- **WHAT THE EXERCISE ASKS**: Can you reproduce every line of the listing below word for word, leaving the pictures out of your answer?

[Text data extracted from pages]
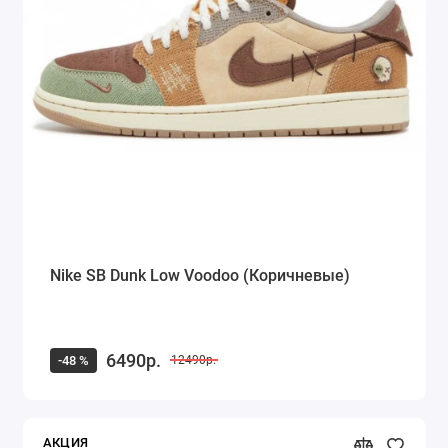
Nike SB Dunk Low Voodoo (Коричневые)
6490р.
-48 %
12490р.
АКЦИЯ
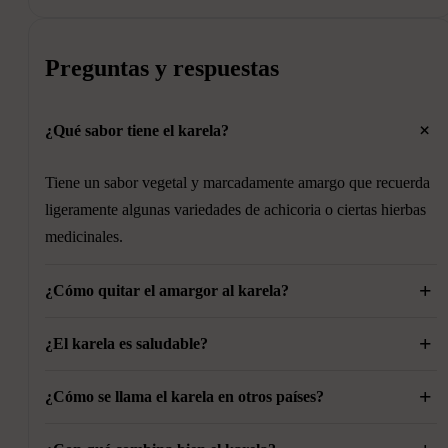
Preguntas y respuestas
+
¿Qué sabor tiene el karela?
Tiene un sabor vegetal y marcadamente amargo que recuerda
ligeramente algunas variedades de achicoria o ciertas hierbas
medicinales.
+
¿Cómo quitar el amargor al karela?
+
La sal ayuda a reducir parte del amargor. También es
¿El karela es saludable?
importante retirar las semillas y la parte blanca interior.
+
Sí. El melón amargo es muy apreciado en muchas culturas por
¿Cómo se llama el karela en otros países?
sus propiedades nutricionales y su bajo contenido calórico.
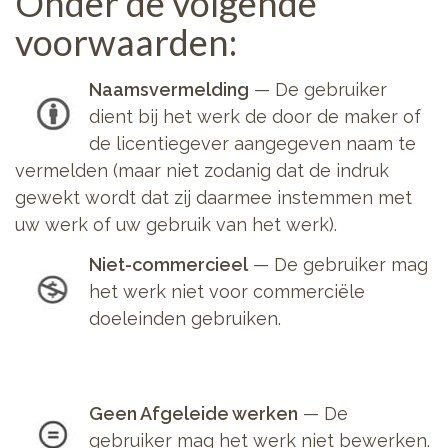
Onder de volgende
voorwaarden:
Naamsvermelding
—
De gebruiker
dient bij het werk de door de maker of
de licentiegever aangegeven naam te
vermelden (maar niet zodanig dat de indruk
gewekt wordt dat zij daarmee instemmen met
uw werk of uw gebruik van het werk).
Niet-commercieel
—
De gebruiker mag
het werk niet voor commerciële
doeleinden gebruiken.
Geen Afgeleide werken
—
De
gebruiker mag het werk niet bewerken.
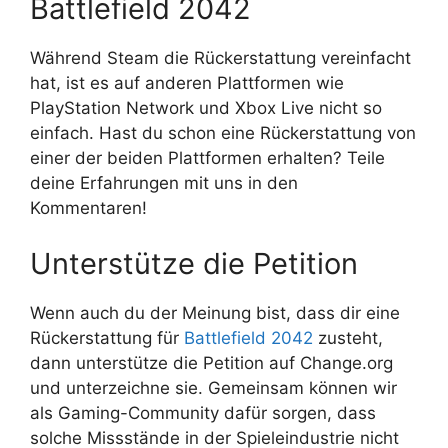
Battlefield 2042
Während Steam die Rückerstattung vereinfacht
hat, ist es auf anderen Plattformen wie
PlayStation Network und Xbox Live nicht so
einfach. Hast du schon eine Rückerstattung von
einer der beiden Plattformen erhalten? Teile
deine Erfahrungen mit uns in den
Kommentaren!
Unterstütze die Petition
Wenn auch du der Meinung bist, dass dir eine
Rückerstattung für
Battlefield 2042
zusteht,
dann unterstütze die Petition auf Change.org
und unterzeichne sie. Gemeinsam können wir
als Gaming-Community dafür sorgen, dass
solche Missstände in der Spieleindustrie nicht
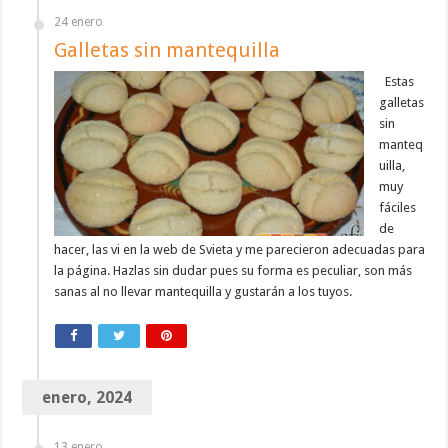
24 enero
Galletas sin mantequilla
Estas
galletas
sin
manteq
uilla,
muy
fáciles
de
hacer, las vi en la web de Svieta y me parecieron adecuadas para
la página. Hazlas sin dudar pues su forma es peculiar, son más
sanas al no llevar mantequilla y gustarán a los tuyos.
enero, 2024
13 enero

- **RESULT OF THIS EXERCISE**:
Nike SB Dunk Low Voodoo (Коричневые)
6490р.
-48 %
12490р.
АКЦИЯ
Preguntas y respuestas
+
¿Qué sabor tiene el karela?
Tiene un sabor vegetal y marcadamente amargo que recuerda
ligeramente algunas variedades de achicoria o ciertas hierbas
medicinales.
+
¿Cómo quitar el amargor al karela?
+
La sal ayuda a reducir parte del amargor. También es
¿El karela es saludable?
importante retirar las semillas y la parte blanca interior.
+
Sí. El melón amargo es muy apreciado en muchas culturas por
¿Cómo se llama el karela en otros países?
sus propiedades nutricionales y su bajo contenido calórico.
Onder de volgende
voorwaarden:
Naamsvermelding
—
De gebruiker
dient bij het werk de door de maker of
de licentiegever aangegeven naam te
vermelden (maar niet zodanig dat de indruk
gewekt wordt dat zij daarmee instemmen met
uw werk of uw gebruik van het werk).
Niet-commercieel
—
De gebruiker mag
het werk niet voor commerciële
doeleinden gebruiken.
Geen Afgeleide werken
—
De
gebruiker mag het werk niet bewerken.
Battlefield 2042
Während Steam die Rückerstattung vereinfacht
hat, ist es auf anderen Plattformen wie
PlayStation Network und Xbox Live nicht so
einfach. Hast du schon eine Rückerstattung von
einer der beiden Plattformen erhalten? Teile
deine Erfahrungen mit uns in den
Kommentaren!
Unterstütze die Petition
Wenn auch du der Meinung bist, dass dir eine
Rückerstattung für
Battlefield 2042
zusteht,
dann unterstütze die Petition auf Change.org
und unterzeichne sie. Gemeinsam können wir
als Gaming-Community dafür sorgen, dass
solche Missstände in der Spieleindustrie nicht
24 enero
Galletas sin mantequilla
Estas
galletas
sin
manteq
uilla,
muy
fáciles
de
hacer, las vi en la web de Svieta y me parecieron adecuadas para
la página. Hazlas sin dudar pues su forma es peculiar, son más
sanas al no llevar mantequilla y gustarán a los tuyos.
enero, 2024
13 enero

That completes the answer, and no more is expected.